Ela acusa o empresário de tê-la dopado e estuprado em uma festa na badalada casa noturna, Café de La Musique, em Florianópolis (SC), em 2018. À época, ela tinha 21 anos e era virgem e o caso ganhou repercussão nacional, gerando protestos em todo o país.

Aranha havia sido absolvido, em primeira instância, em setembro de 2020, em decisão do juiz Rudson Marcos, da 3ª Vara Criminal de Florianópolis (SC). A audiência, na ocasião, foi marcada por ataques de Claudio Gastão da Rosa Filho, advogado do suposto abusador. Ele mostrou fotos das redes sociais de Mariana Ferrer, classificando-as como “ginecológicas”, e afirmou que “jamais teria uma filha” do “nível” da vítima. “Também peço a Deus que meu filho não encontre uma mulher que nem você”, atacou.

A defesa de Mariana, após a absolvição de Aranha, então, ingressou com pedido para a revisão da sentença em primeira instância, que foi negada nesta quinta-feira pelo TJ-SC.

À Fórum, a advogada Andrea Costa, especialista em direito penal e palestrante sobre combate à violência contra a mulher, criticou duramente a decisão judicial e afirmou que a manutenção da absolvição de Aranha "nos traz um grave abalo na luta em defesa das mulheres, principalmente nos crimes de ordem sexual".

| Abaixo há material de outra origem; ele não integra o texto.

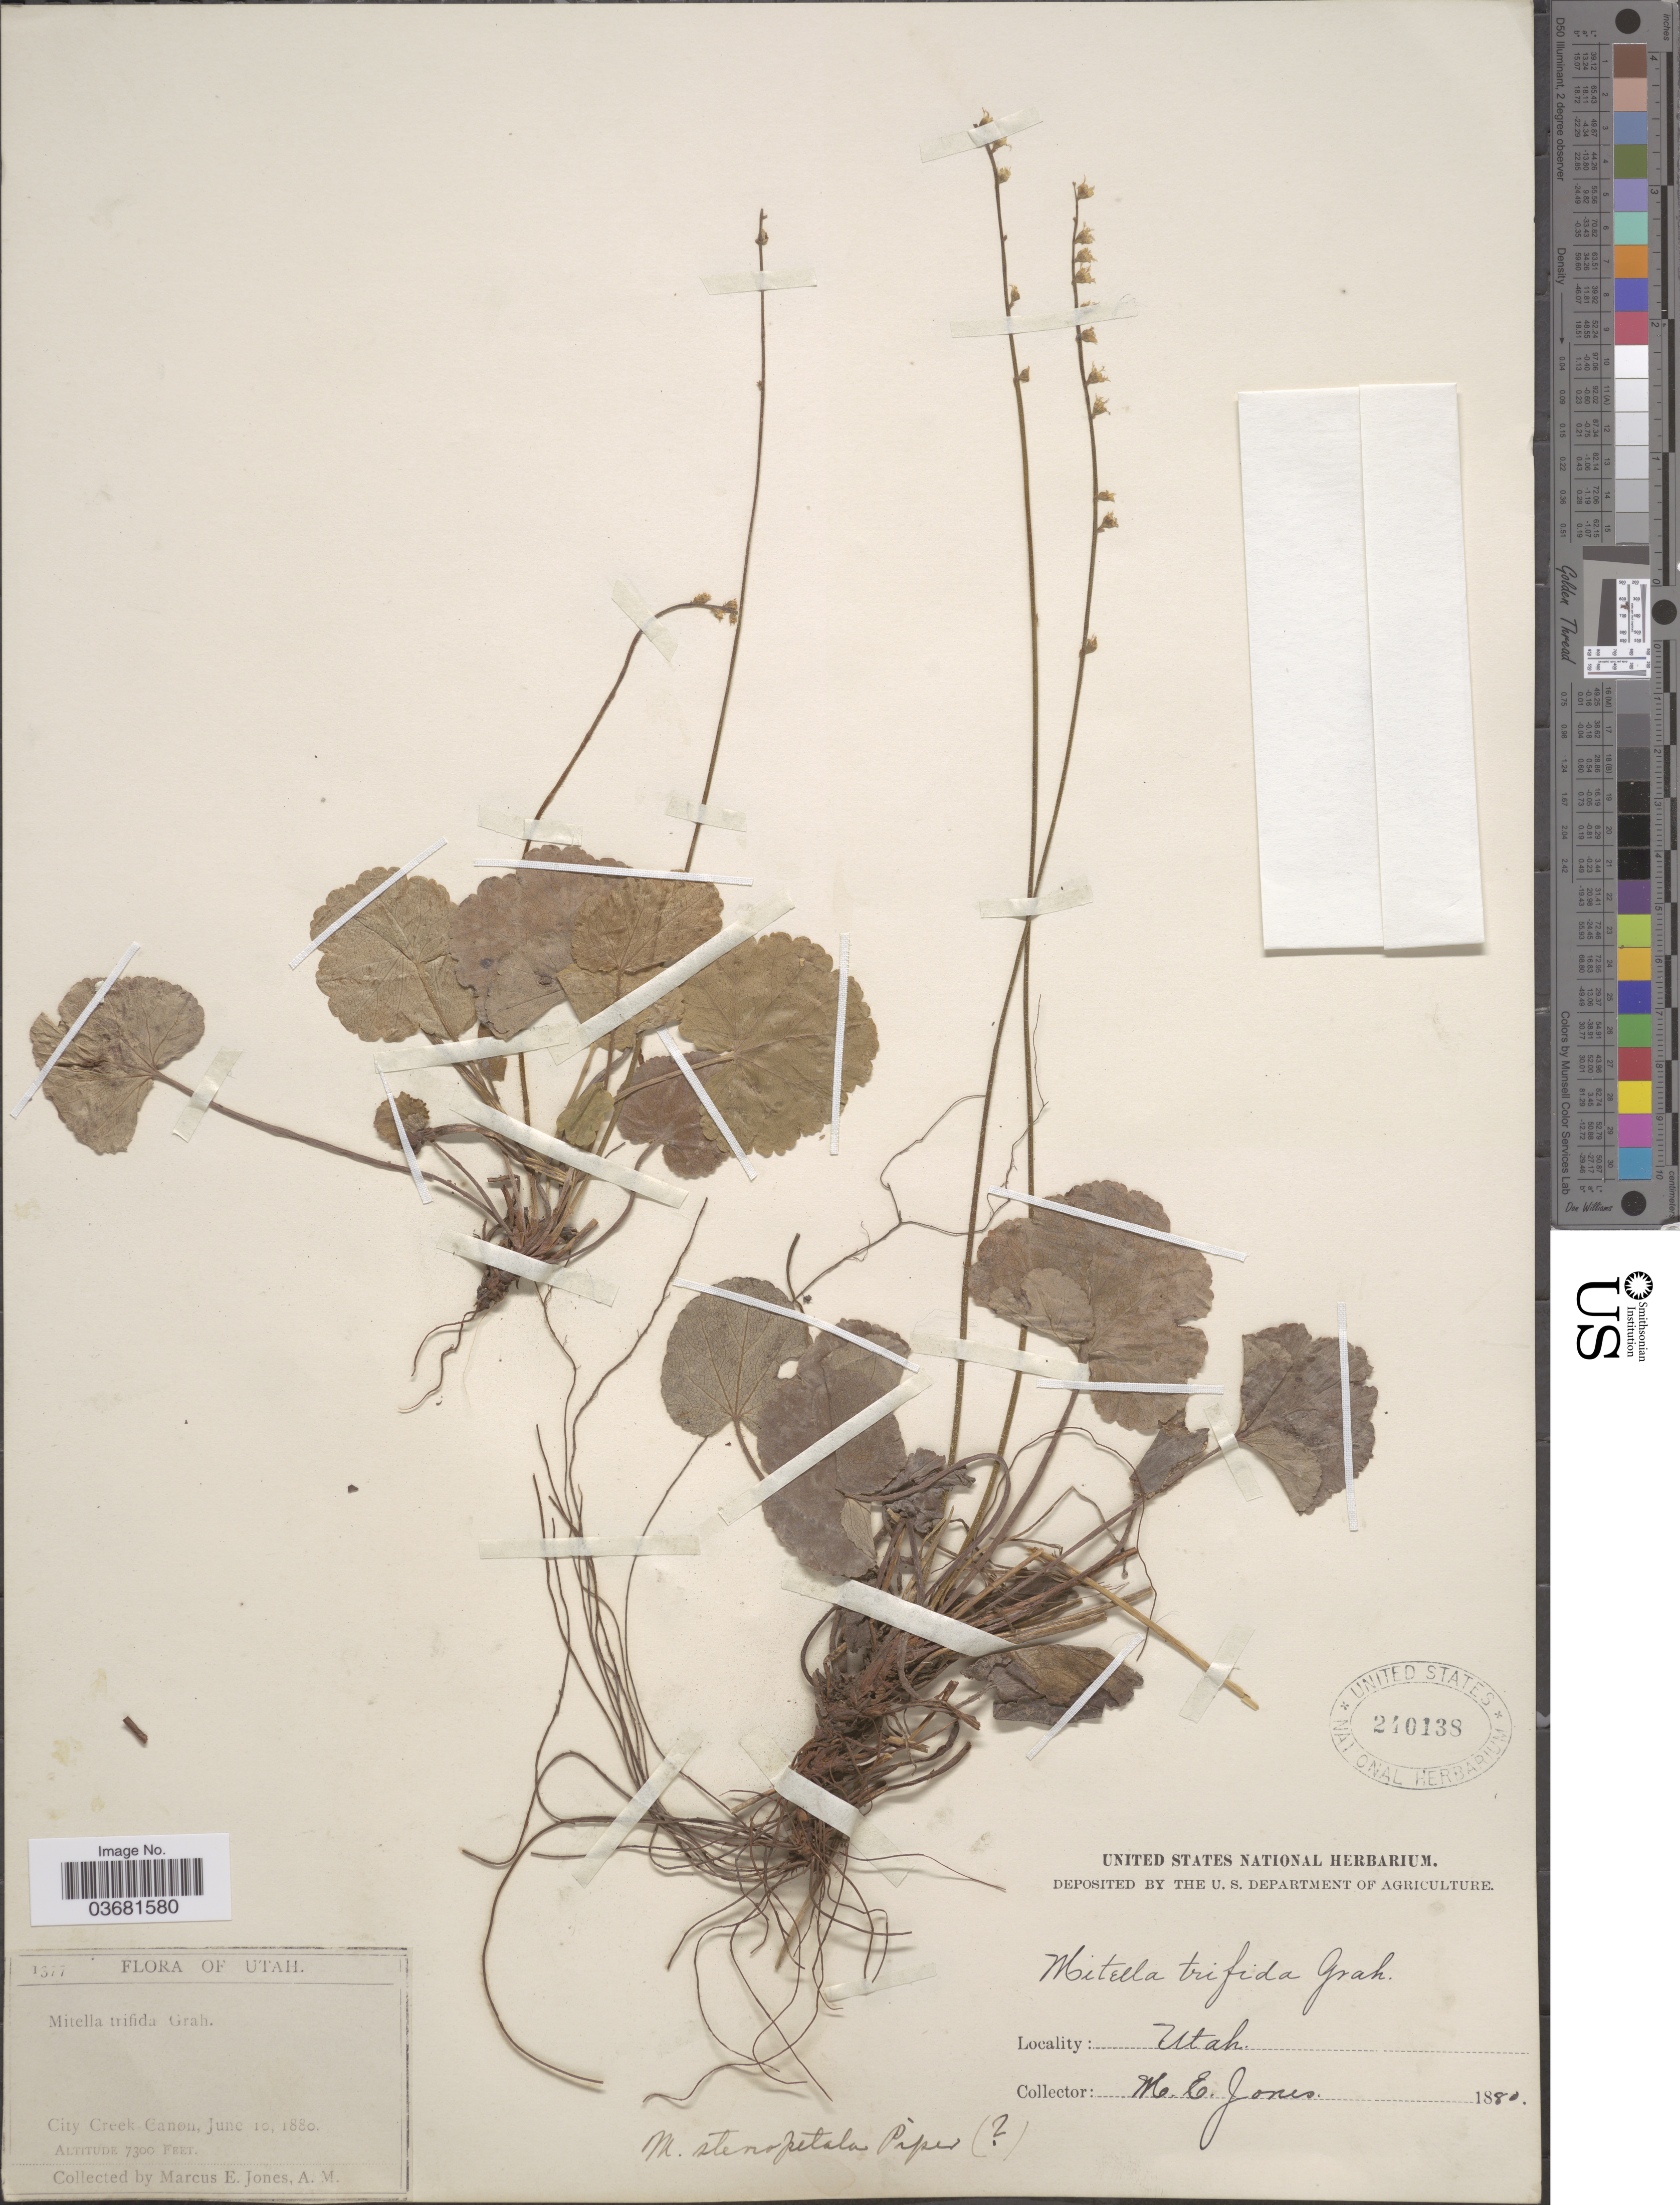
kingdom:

"Nós sabemos e é nítido, público e notório, que há uma subnotificação neste tipo de crime, por conta da vergonha, por conta de se entender que não haverá justiça. Por entender que você vai expor uma situação dessas e denunciar um crime dessa esfera que ocorrem em situações onde só temos a palavra da vítima e a palavra do autor. A vítima se sente indefesa, insegura e com medo de que, ao se expor, ela que será julgada e condenada diante a sociedade", analisa.

Também ouvida pela Fórum, Mariana Nery, advogada especializada em direito da mulher, afirma que o caso de Mariana Ferrer é "mais um que demonstra duas coisas muito latentes no Brasil: a cultura do estupro e naturalização da violência institucional que nós, mulheres, sofremos no Judiciário, seja como parte, como vítima ou como advogada".

Segundo Mariana Nery, neste caso ocorreu estupro de vulnerável, crime previsto no artigo 217 A do Código Penal, descrito desta maneira: "ter conjunção carnal ou praticar outro ato libidinoso com menor de 14 anos é crime e incorre nas mesmas penas quem submeter, induzir ou atrair à prostituição ou outra forma de exploração sexual alguém menor de 18 anos ou que, por enfermidade ou deficiência mental, não tem o necessário discernimento para a prática do ato ou que por qualquer outra causa não pode oferecer resistência”.

"O caso da Mariana se enquadra neste tipo penal, pois ela estava embriagada e incapaz dar o consentimento para o ato sexual", atesta a advogada.

Agressões na audiência e "estupro culposo"

Na audiência em que Mariana Ferrer foi constrangida pelo advogado de Aranha, o juiz do caso aceitou a argumentação do Ministério Público, que afirmou que não havia como o empresário saber que a vítima não estava em condições de consentir a relação sexual.

Com isso, se há erro de tipo, o crime deveria ser punido na modalidade culposa. Contudo, estupro não é um crime que pode ser punido nessa modalidade e, nas redes sociais, se espalhou o termo "estupro culposo".

"Nós infelizmente temos uma criação absurda que é um estrupo culposo. Não existente no nosso Código Penal. Nós temos uma desconsideração à palavra da vítima. Nós temos uma vítima que passou por uma série de constrangimentos. Ela foi vilipendiada na sua moral, no seu caráter ao enfrentar e ser submetida a um grave constrangimento, por um crime onde ela era a vítima", afirma a advogada Andrea Costa.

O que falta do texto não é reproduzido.